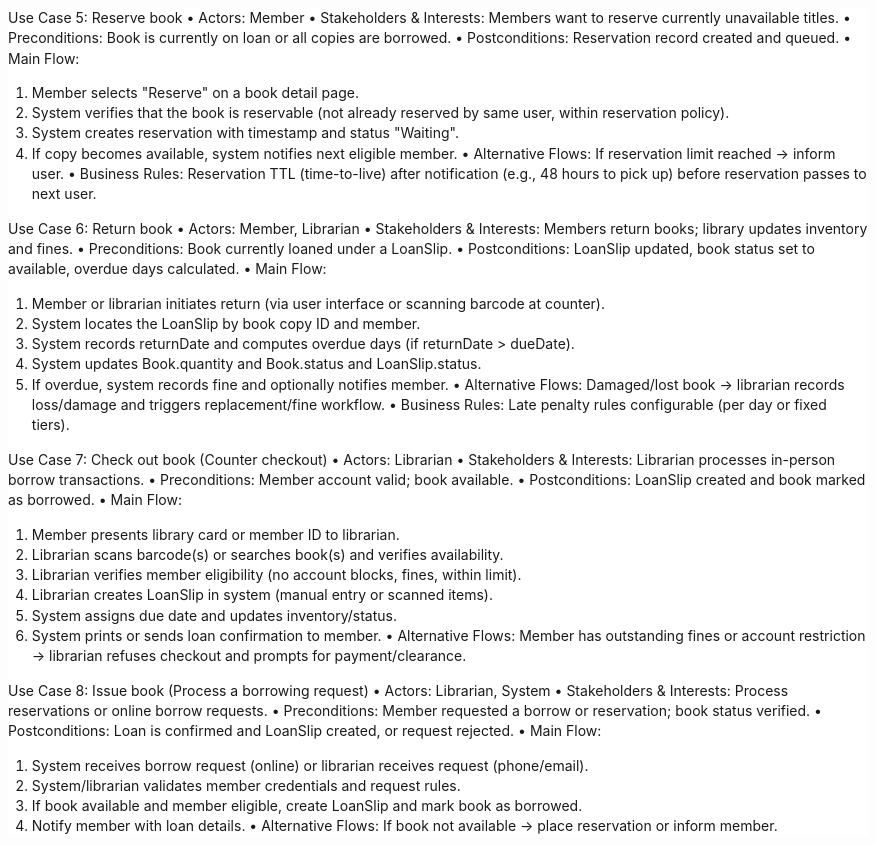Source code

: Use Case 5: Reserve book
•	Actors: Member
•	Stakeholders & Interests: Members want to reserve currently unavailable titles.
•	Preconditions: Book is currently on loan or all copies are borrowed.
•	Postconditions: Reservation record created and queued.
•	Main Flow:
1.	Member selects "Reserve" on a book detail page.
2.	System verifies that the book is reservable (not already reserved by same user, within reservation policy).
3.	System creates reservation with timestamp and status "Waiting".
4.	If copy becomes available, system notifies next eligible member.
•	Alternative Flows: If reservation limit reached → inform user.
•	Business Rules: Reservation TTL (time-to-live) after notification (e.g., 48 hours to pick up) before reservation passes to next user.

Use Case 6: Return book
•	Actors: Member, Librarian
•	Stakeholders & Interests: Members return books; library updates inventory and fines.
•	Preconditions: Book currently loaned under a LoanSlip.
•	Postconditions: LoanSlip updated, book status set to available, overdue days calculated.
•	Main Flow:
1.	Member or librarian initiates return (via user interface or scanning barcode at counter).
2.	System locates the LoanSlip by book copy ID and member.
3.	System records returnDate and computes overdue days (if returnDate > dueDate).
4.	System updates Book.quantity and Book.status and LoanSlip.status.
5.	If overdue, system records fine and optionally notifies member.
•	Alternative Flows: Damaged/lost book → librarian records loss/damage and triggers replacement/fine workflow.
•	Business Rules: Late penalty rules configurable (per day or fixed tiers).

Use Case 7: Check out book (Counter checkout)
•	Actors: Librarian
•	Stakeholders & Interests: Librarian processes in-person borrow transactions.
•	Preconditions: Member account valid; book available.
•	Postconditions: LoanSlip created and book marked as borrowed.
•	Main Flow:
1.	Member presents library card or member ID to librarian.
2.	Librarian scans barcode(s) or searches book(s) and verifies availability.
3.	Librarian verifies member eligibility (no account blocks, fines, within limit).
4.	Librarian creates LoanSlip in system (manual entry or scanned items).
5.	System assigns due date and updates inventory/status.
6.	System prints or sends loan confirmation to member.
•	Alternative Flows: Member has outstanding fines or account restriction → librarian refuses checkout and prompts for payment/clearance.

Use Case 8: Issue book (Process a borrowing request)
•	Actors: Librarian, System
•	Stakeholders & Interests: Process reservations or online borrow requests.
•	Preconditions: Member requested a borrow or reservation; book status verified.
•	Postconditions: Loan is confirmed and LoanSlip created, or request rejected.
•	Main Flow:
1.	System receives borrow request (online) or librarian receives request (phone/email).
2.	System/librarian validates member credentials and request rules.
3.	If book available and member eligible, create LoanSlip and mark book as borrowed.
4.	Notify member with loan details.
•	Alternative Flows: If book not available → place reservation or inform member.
━━━━
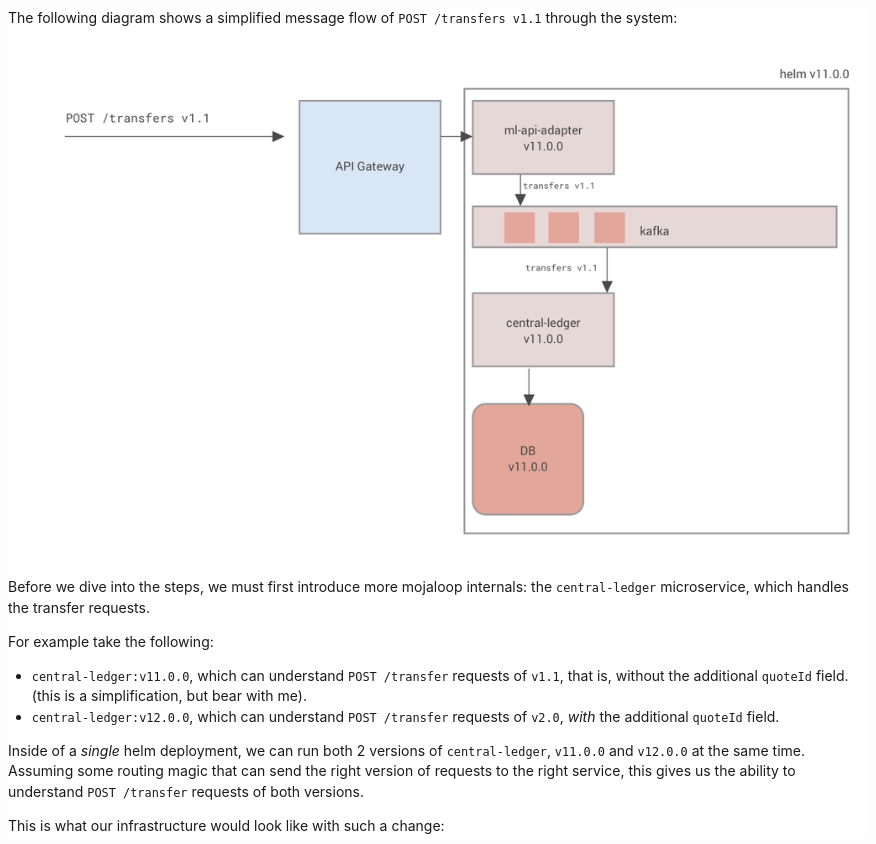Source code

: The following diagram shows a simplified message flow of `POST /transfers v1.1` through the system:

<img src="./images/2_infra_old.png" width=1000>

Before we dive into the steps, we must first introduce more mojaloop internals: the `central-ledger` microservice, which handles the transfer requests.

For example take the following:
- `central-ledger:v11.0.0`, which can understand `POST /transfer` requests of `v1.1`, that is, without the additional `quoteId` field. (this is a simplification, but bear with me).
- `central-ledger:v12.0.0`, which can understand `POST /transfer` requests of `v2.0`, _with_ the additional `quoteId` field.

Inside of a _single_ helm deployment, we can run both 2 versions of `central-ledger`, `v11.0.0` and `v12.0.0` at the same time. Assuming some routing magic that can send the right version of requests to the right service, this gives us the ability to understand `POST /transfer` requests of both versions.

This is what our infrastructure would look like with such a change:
━━━━
Work task:
Can you reproduce the lines from the one holding "Use Case 7: Check out book (Counter checkout)" through the one holding "or inform member.", inclusive, substituting "Loan Record" for "LoanSlip" and changing nothing else?

Task response:
Use Case 7: Check out book (Counter checkout)
•	Actors: Librarian
•	Stakeholders & Interests: Librarian processes in-person borrow transactions.
•	Preconditions: Member account valid; book available.
•	Postconditions: Loan Record created and book marked as borrowed.
•	Main Flow:
1.	Member presents library card or member ID to librarian.
2.	Librarian scans barcode(s) or searches book(s) and verifies availability.
3.	Librarian verifies member eligibility (no account blocks, fines, within limit).
4.	Librarian creates Loan Record in system (manual entry or scanned items).
5.	System assigns due date and updates inventory/status.
6.	System prints or sends loan confirmation to member.
•	Alternative Flows: Member has outstanding fines or account restriction → librarian refuses checkout and prompts for payment/clearance.

Use Case 8: Issue book (Process a borrowing request)
•	Actors: Librarian, System
•	Stakeholders & Interests: Process reservations or online borrow requests.
•	Preconditions: Member requested a borrow or reservation; book status verified.
•	Postconditions: Loan is confirmed and Loan Record created, or request rejected.
•	Main Flow:
1.	System receives borrow request (online) or librarian receives request (phone/email).
2.	System/librarian validates member credentials and request rules.
3.	If book available and member eligible, create Loan Record and mark book as borrowed.
4.	Notify member with loan details.
•	Alternative Flows: If book not available → place reservation or inform member.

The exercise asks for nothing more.